#### Consignes de l'exercice:
1 – Pouvez-vous reformuler sous forme de liste le paragraphe de l'extrait qui commence par « Après que des recours eurent été interjetés », en conservant ses faits essentiels ?
2 – Extrayez du listing chaque ligne qui contient la chaîne « tuplet ». La casse compte.

#### Extrait fourni:
☆ ☆ ☆ ☆

3) a. Les 19 janvier 2020 (recte : 2021) et 31 mai 2021, Mme B______ et l'association ont notamment sollicité auprès du département la fermeture quotidienne à minuit de tous les établissements de la rue Q______ et du boulevard R______, soit des treize établissements publics, demandant une décision motivée comportant les voies de droit.

b. Par deux décisions du 6 juillet 2021, le PCTN a retenu que Mme B______ et l'association, dénonciatrices, n'avaient droit ni à l'ouverture d'une procédure, ni au prononcé d'une décision.

Après que des recours eurent été interjetés auprès de la chambre administrative de la Cour de justice (ci-après : la chambre administrative) contre ces décisions, le PCTN a annulé celle concernant Mme B______ le 21 octobre 2021, lui reconnaissant la qualité de partie, et celle concernant l'association le 9 décembre 2021. Il allait procéder à une instruction complémentaire concernant leurs doléances, à l'issue de laquelle une décision au fond serait prise.

☆ ☆ ☆ ☆

#### Données fournies:
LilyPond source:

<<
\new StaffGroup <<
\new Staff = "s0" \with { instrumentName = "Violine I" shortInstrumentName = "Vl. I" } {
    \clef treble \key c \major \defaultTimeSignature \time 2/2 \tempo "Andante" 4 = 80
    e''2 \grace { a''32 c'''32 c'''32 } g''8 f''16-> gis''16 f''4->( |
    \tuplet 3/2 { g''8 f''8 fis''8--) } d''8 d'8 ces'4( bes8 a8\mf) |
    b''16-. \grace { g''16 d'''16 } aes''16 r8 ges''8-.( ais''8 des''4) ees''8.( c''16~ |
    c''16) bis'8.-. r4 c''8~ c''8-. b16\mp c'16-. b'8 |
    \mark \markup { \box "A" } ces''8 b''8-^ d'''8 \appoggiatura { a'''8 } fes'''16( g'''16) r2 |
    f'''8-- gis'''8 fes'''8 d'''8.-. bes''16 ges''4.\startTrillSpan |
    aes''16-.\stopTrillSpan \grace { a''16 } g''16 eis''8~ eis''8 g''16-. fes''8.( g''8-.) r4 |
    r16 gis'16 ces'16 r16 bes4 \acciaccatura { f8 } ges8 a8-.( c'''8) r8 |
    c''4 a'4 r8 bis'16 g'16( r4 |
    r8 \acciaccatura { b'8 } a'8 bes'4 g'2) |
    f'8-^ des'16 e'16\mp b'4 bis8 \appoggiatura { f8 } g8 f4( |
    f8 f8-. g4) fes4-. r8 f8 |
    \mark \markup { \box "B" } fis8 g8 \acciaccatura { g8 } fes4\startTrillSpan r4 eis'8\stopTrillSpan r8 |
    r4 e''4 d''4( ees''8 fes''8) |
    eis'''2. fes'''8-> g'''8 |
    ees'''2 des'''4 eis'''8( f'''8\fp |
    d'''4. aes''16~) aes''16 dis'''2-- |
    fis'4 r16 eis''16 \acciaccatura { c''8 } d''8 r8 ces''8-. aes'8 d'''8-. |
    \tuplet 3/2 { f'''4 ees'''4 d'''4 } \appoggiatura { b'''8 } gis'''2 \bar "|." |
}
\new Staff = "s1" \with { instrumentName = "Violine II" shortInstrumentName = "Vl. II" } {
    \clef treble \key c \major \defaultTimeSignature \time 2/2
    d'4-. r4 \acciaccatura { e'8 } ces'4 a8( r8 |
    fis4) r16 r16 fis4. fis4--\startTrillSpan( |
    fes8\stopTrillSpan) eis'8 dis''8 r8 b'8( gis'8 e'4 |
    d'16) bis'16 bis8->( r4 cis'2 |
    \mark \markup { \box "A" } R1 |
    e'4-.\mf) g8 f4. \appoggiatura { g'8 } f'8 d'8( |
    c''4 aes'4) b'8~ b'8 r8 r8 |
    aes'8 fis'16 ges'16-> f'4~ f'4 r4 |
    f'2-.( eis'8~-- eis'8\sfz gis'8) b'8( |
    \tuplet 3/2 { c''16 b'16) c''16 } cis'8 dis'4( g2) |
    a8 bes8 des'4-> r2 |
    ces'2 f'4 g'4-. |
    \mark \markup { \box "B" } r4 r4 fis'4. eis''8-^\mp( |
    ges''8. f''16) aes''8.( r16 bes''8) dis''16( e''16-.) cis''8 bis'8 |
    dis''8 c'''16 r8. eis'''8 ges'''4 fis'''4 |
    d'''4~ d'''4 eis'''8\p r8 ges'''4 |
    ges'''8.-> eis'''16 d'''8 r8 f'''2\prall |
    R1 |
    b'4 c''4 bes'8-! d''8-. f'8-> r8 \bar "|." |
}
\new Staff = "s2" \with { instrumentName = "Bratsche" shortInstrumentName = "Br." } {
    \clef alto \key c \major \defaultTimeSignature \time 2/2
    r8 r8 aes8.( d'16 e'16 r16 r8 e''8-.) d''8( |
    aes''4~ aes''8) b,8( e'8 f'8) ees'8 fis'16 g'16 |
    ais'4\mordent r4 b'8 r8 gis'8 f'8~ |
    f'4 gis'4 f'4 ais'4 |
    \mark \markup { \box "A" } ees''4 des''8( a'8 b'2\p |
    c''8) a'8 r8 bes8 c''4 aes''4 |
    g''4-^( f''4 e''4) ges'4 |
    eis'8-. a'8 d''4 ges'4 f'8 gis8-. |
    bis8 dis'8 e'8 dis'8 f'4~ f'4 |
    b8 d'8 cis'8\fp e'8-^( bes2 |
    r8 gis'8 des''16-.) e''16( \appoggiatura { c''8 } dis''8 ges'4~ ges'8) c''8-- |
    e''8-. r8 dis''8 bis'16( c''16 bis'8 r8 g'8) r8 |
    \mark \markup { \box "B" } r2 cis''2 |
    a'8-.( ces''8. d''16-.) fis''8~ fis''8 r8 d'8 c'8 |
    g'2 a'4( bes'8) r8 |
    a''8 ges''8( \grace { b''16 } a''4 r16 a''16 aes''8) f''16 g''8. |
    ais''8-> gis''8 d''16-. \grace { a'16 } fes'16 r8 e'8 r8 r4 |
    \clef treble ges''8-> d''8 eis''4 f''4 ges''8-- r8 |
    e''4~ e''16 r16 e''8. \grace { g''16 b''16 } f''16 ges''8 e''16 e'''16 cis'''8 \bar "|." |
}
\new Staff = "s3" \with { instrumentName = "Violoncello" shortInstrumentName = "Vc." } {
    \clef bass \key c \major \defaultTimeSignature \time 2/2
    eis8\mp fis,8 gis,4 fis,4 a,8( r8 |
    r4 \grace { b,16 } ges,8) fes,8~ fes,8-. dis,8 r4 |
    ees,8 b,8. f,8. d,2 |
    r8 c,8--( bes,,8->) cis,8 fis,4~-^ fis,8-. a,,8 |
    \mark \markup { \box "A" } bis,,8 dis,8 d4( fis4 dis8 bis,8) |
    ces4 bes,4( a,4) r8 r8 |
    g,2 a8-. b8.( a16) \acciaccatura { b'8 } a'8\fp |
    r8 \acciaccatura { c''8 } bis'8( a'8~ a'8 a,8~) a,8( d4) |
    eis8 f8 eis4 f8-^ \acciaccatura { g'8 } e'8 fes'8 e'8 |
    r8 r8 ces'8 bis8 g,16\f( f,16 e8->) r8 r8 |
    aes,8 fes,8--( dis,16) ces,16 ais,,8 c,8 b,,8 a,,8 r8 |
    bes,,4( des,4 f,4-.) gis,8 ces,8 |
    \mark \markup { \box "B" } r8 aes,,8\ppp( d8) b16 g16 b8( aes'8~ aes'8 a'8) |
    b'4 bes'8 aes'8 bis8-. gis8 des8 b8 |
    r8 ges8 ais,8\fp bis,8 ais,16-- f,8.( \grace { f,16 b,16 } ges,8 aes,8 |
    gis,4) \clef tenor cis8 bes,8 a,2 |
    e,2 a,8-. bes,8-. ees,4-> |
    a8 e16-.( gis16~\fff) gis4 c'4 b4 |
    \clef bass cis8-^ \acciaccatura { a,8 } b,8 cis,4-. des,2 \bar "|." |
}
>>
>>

☆ ☆ ☆ ☆

#### Liste des solutions:
1 –
- Des recours ont été formés contre ces décisions devant la chambre administrative de la Cour de justice.
- Le 21 octobre 2021, le PCTN a annulé la décision concernant Mme B______ et lui a reconnu la qualité de partie.
- Le 9 décembre 2021, il a annulé celle concernant l'association.
- Il entendait mener une instruction complémentaire sur leurs doléances, puis rendre une décision au fond.

2 –
    \tuplet 3/2 { g''8 f''8 fis''8--) } d''8 d'8 ces'4( bes8 a8\mf) |
    \tuplet 3/2 { f'''4 ees'''4 d'''4 } \appoggiatura { b'''8 } gis'''2 \bar "|." |
    \tuplet 3/2 { c''16 b'16) c''16 } cis'8 dis'4( g2) |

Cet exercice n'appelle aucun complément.